19 Temmuz 2012 Perşembe

Reklamcıinsankişisi Çaylaklar Kampı'nda - 4

mentorumuz bizi toplantı odasına getirdi sonra gitti. odanın camından koridordaki ödüllere bakıp iç geçiriyordum. burada olacağım ben diyordum, bunu hissediyordum. kendimi tamamen oraya ait hissediyordum. ben tam böyle salyalarım akarak hayallere dalmışken mentor geldi ve saatler sürecek beyin fırtınası başladı. adam kreatif direktör olduğundan, bize gideceğimiz yolda koskocaman bir meşale yakmış önümüzden gidiyordu, yavaş yavaş aydınlanıyordum. o gün o masada oturmuş fikir bulmaya çalışırken o ajansta metin yazarı gibi hissediyordum. bir anda zaman geçmiş ve ben orada çaylak değil de basbayağı yazardım. her ne kadar konuşulanları yalnızca dinliyor gibi görünsem de bir yandan hayaller kuruyor, bir yandan da sadece dinliyormuş gibi görünmemek için düşünüyordum. kısaca boş durmuyordum.

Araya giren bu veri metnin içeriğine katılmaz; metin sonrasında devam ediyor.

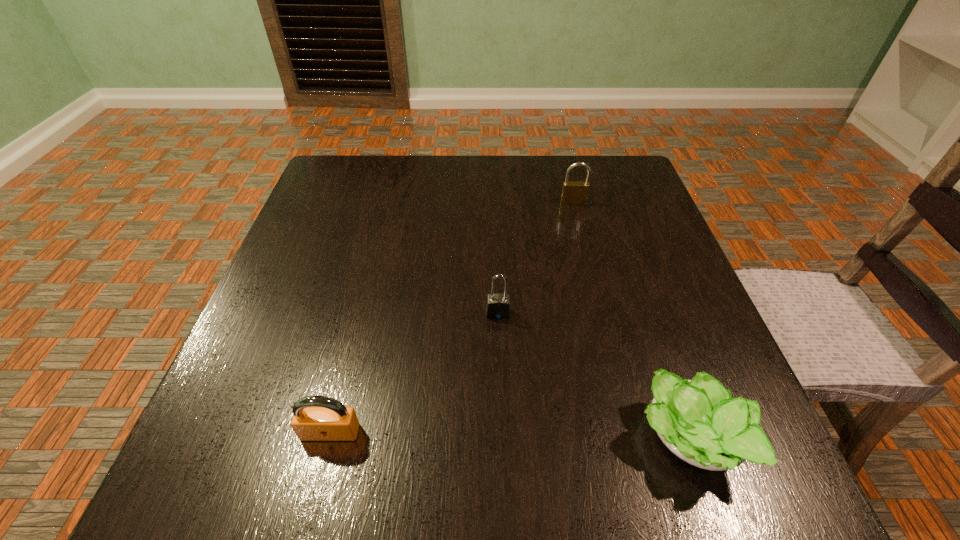
Where is `the farthest object`? The width and height of the screenshot is (960, 540). the farthest object is located at coordinates (573, 192).

Locate an element on the screen. Image resolution: width=960 pixels, height=540 pixels. the rightmost padlock is located at coordinates (573, 192).

What are the coordinates of `the second farthest padlock` in the screenshot? It's located at (498, 305).

This screenshot has height=540, width=960. Find the location of `the third nearest object`. the third nearest object is located at coordinates (498, 305).

The width and height of the screenshot is (960, 540). I want to click on the nearest padlock, so click(315, 418).

Identify the location of the leftmost padlock. This screenshot has width=960, height=540. (315, 418).

Where is `lettuce`? lettuce is located at coordinates (699, 422).

Find the location of a particular element. The image size is (960, 540). vacant space situated on the front-facing side of the rightmost padlock is located at coordinates (593, 281).

Locate an element on the screen. Image resolution: width=960 pixels, height=540 pixels. vacant area situated on the shackle of the second padlock from left to right is located at coordinates (505, 495).

Locate an element on the screen. free space located 0.080m on the back of the shortest object is located at coordinates (659, 353).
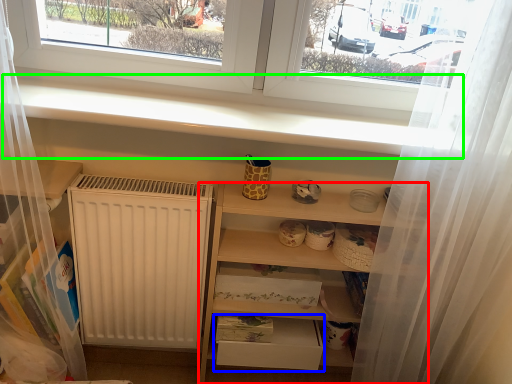
Question: Estimate the real-world distances between objects in this image. Which object is farther from shelf (highlighted by a red box), drawer (highlighted by a blue box) or window sill (highlighted by a green box)?

Choices:
 (A) drawer
 (B) window sill

Answer: (B)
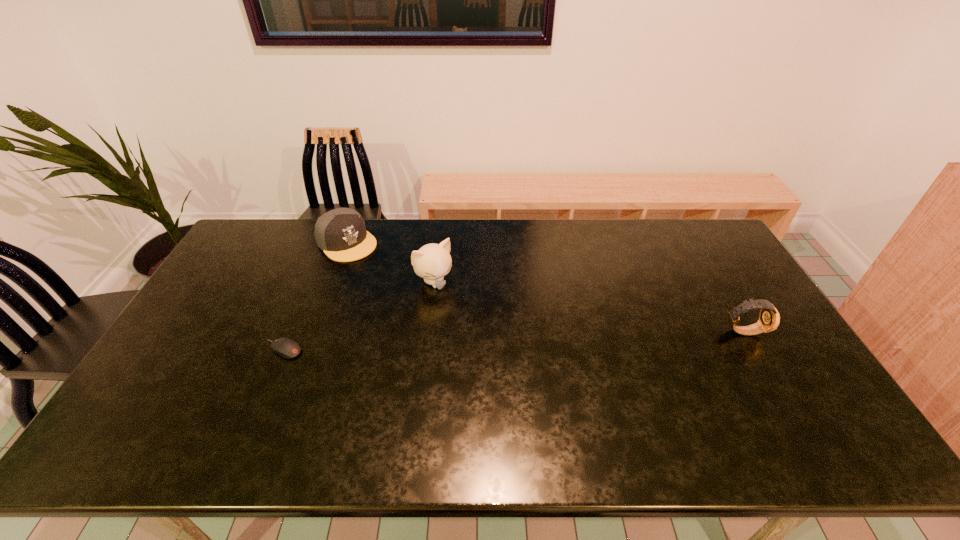
Image resolution: width=960 pixels, height=540 pixels. What are the coordinates of `the shortest object` in the screenshot? It's located at (286, 348).

Where is `the rightmost object`? The height and width of the screenshot is (540, 960). the rightmost object is located at coordinates (769, 319).

Identify the location of the tallest object. (432, 262).

The width and height of the screenshot is (960, 540). I want to click on the third nearest object, so click(x=432, y=262).

This screenshot has width=960, height=540. What are the coordinates of `the farthest object` in the screenshot? It's located at (341, 233).

Identify the location of vacant region located on the right of the shortest object. Image resolution: width=960 pixels, height=540 pixels. (363, 350).

At what (x,y) coordinates should I click in order to perform the action: click on vacant space located 0.050m on the face of the rightmost object. Please return your answer as a coordinate pair (x, y). Looking at the image, I should click on (780, 331).

The width and height of the screenshot is (960, 540). I want to click on vacant area situated on the face of the kitten, so click(507, 369).

Find the location of a particular element. Image resolution: width=960 pixels, height=540 pixels. free spot located 0.210m on the face of the kitten is located at coordinates (479, 335).

Find the location of a particular element. vacant space located on the face of the kitten is located at coordinates (491, 349).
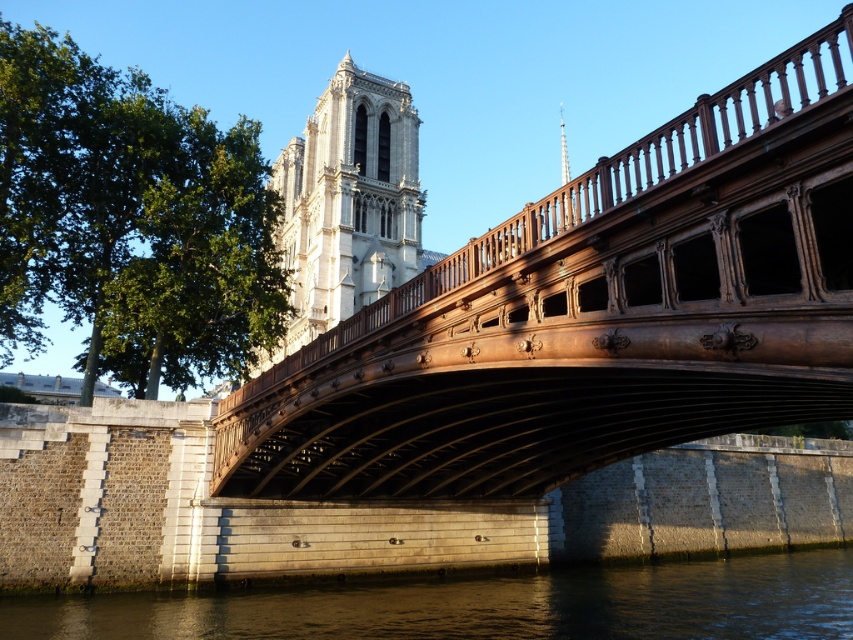
Question: Can you confirm if brown polished wood bridge at center is wider than dark gray water at lower center?

Choices:
 (A) no
 (B) yes

Answer: (A)

Question: Which point appears farthest from the camera in this image?

Choices:
 (A) (312, 192)
 (B) (808, 163)

Answer: (A)

Question: Does brown polished wood bridge at center have a greater width compared to white stone tower at upper center?

Choices:
 (A) no
 (B) yes

Answer: (A)

Question: Which point is closer to the camera?

Choices:
 (A) white stone tower at upper center
 (B) dark gray water at lower center
 (C) brown polished wood bridge at center

Answer: (C)

Question: Is white stone tower at upper center to the right of smooth silver spire at upper center from the viewer's perspective?

Choices:
 (A) yes
 (B) no

Answer: (B)

Question: Among these points, which one is farthest from the camera?

Choices:
 (A) (758, 337)
 (B) (566, 150)
 (C) (39, 620)
 (D) (390, 182)

Answer: (B)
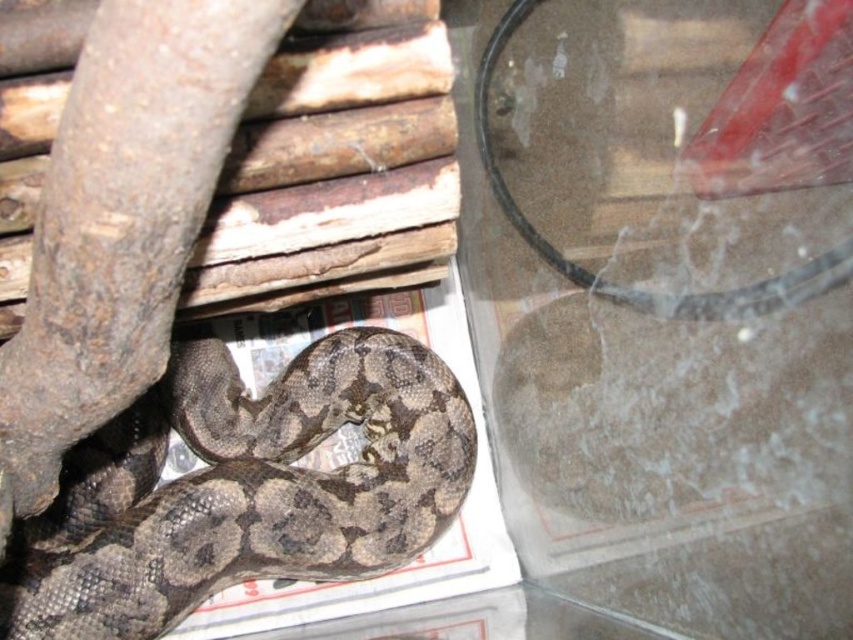
Question: Is transparent plastic glass at center bigger than brown textured snake at lower left?

Choices:
 (A) yes
 (B) no

Answer: (A)

Question: Which of the following is the closest to the observer?

Choices:
 (A) brown textured snake at lower left
 (B) transparent plastic glass at center

Answer: (B)

Question: Does transparent plastic glass at center have a greater width compared to brown textured snake at lower left?

Choices:
 (A) yes
 (B) no

Answer: (B)

Question: Which point is closer to the camera?

Choices:
 (A) brown textured snake at lower left
 (B) transparent plastic glass at center

Answer: (B)

Question: Is transparent plastic glass at center above brown textured snake at lower left?

Choices:
 (A) yes
 (B) no

Answer: (A)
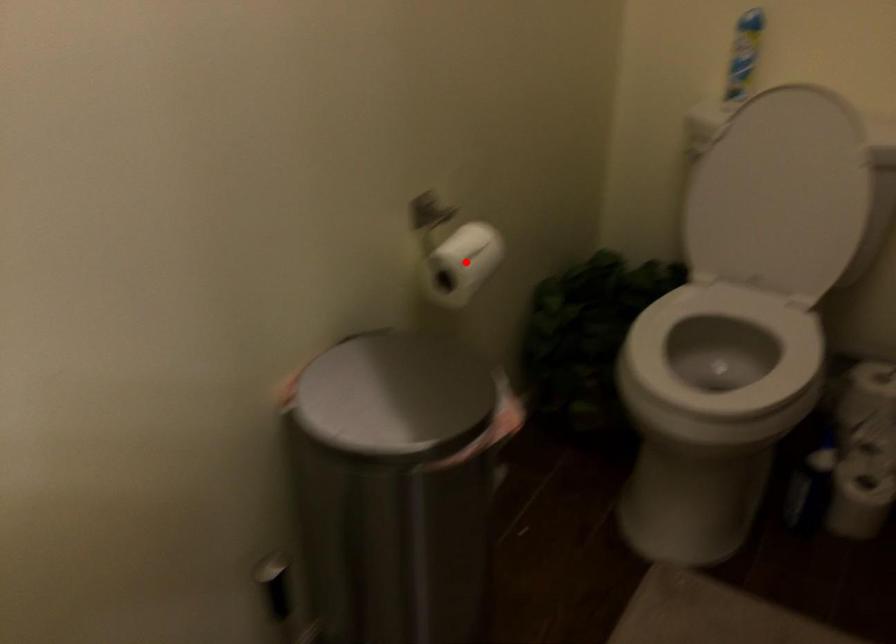
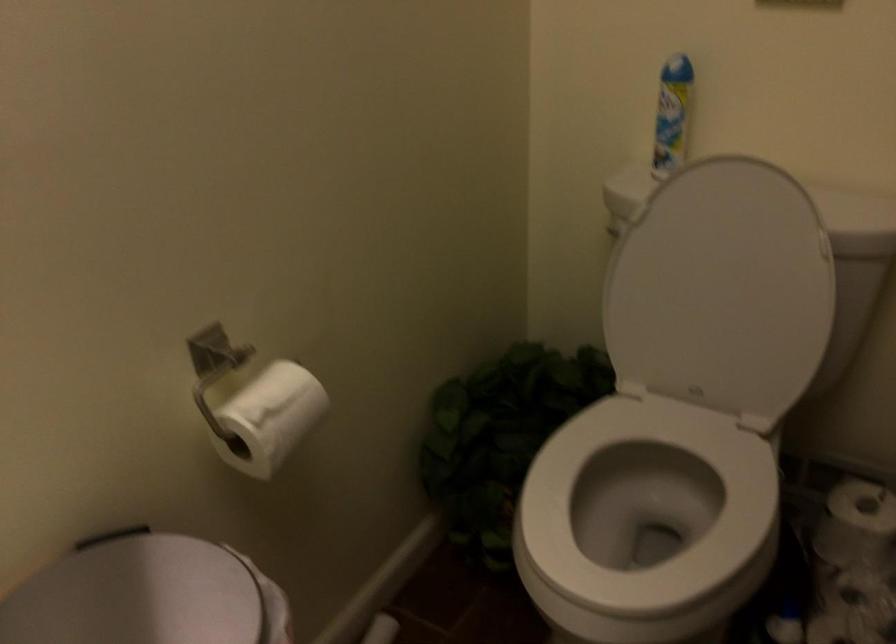
Where in the second image is the point corresponding to the highlighted location from the first image?

(271, 417)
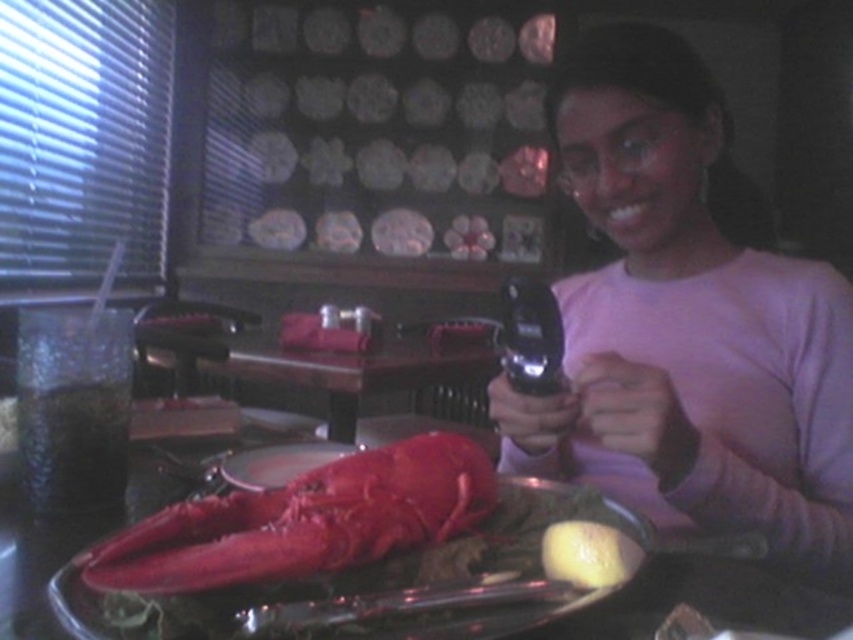
Question: Considering the real-world distances, which object is closest to the pink matte phone at upper right?

Choices:
 (A) shiny metal tray at center
 (B) shiny red lobster at center

Answer: (B)

Question: Can you confirm if pink matte phone at upper right is positioned to the left of shiny red lobster at center?

Choices:
 (A) no
 (B) yes

Answer: (A)

Question: Can you confirm if pink matte phone at upper right is thinner than shiny red lobster at center?

Choices:
 (A) no
 (B) yes

Answer: (A)

Question: Does shiny red lobster at center appear under yellow matte lemon at lower center?

Choices:
 (A) yes
 (B) no

Answer: (B)

Question: Which object is the farthest from the yellow matte lemon at lower center?

Choices:
 (A) pink matte phone at upper right
 (B) shiny red lobster at center
 (C) shiny metal tray at center

Answer: (C)

Question: Which point appears farthest from the camera in this image?

Choices:
 (A) (593, 532)
 (B) (343, 509)
 (C) (201, 436)
 (D) (584, 125)

Answer: (C)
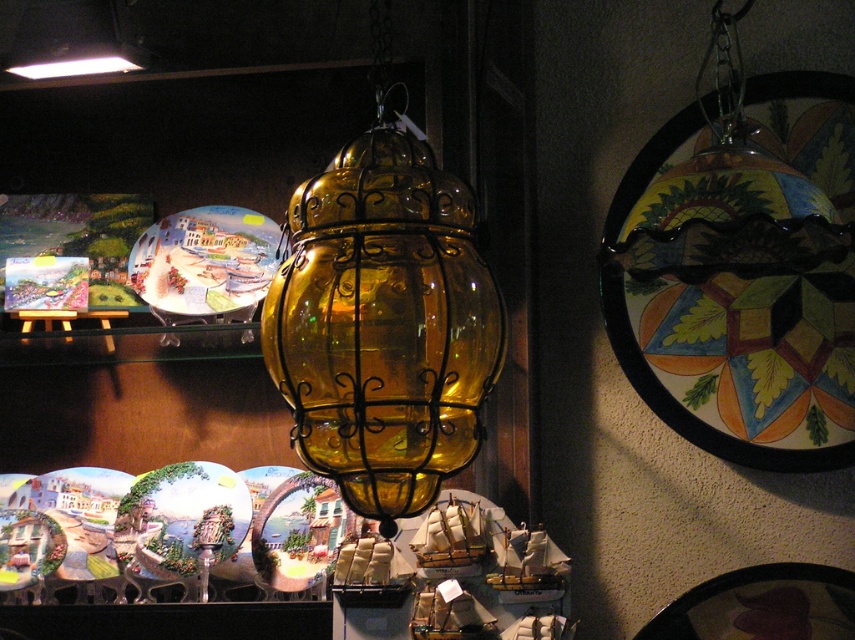
Which is more to the left, amber glass lantern at center or matte ceramic plate at upper center?

From the viewer's perspective, matte ceramic plate at upper center appears more on the left side.

Is point (369, 314) closer to viewer compared to point (210, 316)?

Yes, it is.

This screenshot has height=640, width=855. What are the coordinates of `amber glass lantern at center` in the screenshot? It's located at pos(382,323).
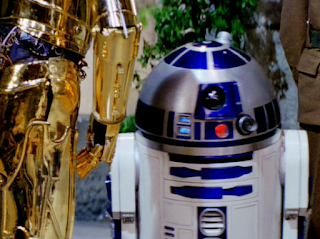
At what (x,y) coordinates should I click in order to perform the action: click on knob. Please return your answer as a coordinate pair (x, y). This screenshot has height=239, width=320. Looking at the image, I should click on (249, 121).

bir ara hayal kurduğum çok belli olmuş olmalı ki mentor bana döndü ve neye güldüğümü sordu. soru karşısında felç inmiş gibi oldum. bir şeyler gevelesem de adam devam etti ''güleceğinize siz de katılsanız hanımefendi''. kıpkırmızı oldum, asalak gibi görünmekten nefret ediyordum ''he ımm yok şey.. dinliyorum'' şeklinde geveledim ama adam daha ilk geldiği gün ''sen çok jargonsun'' demişti yani daha baştan yanlış bir izlenim bırakmış ve 1-0 geride başlamıştım. şimdiki olay da durumumu katmerlemişti. çaylaklıktan metin yazarlığına terfi ettiğimde kreatif direktörüm olacak olan adamın gözüne girmeliydim, ona kendimi kanıtlamalıydım ve fırsat ayağıma kadar gelmişti. ama şu an durumum içler acısıydı. puan toplamalıydım ve bunun için çok fırın ekmek yemem, ya da daha gerçekçi olursak, fikir bulmam gerekiyordu. ve bu o kadar da kolay bir şey değil maalesef.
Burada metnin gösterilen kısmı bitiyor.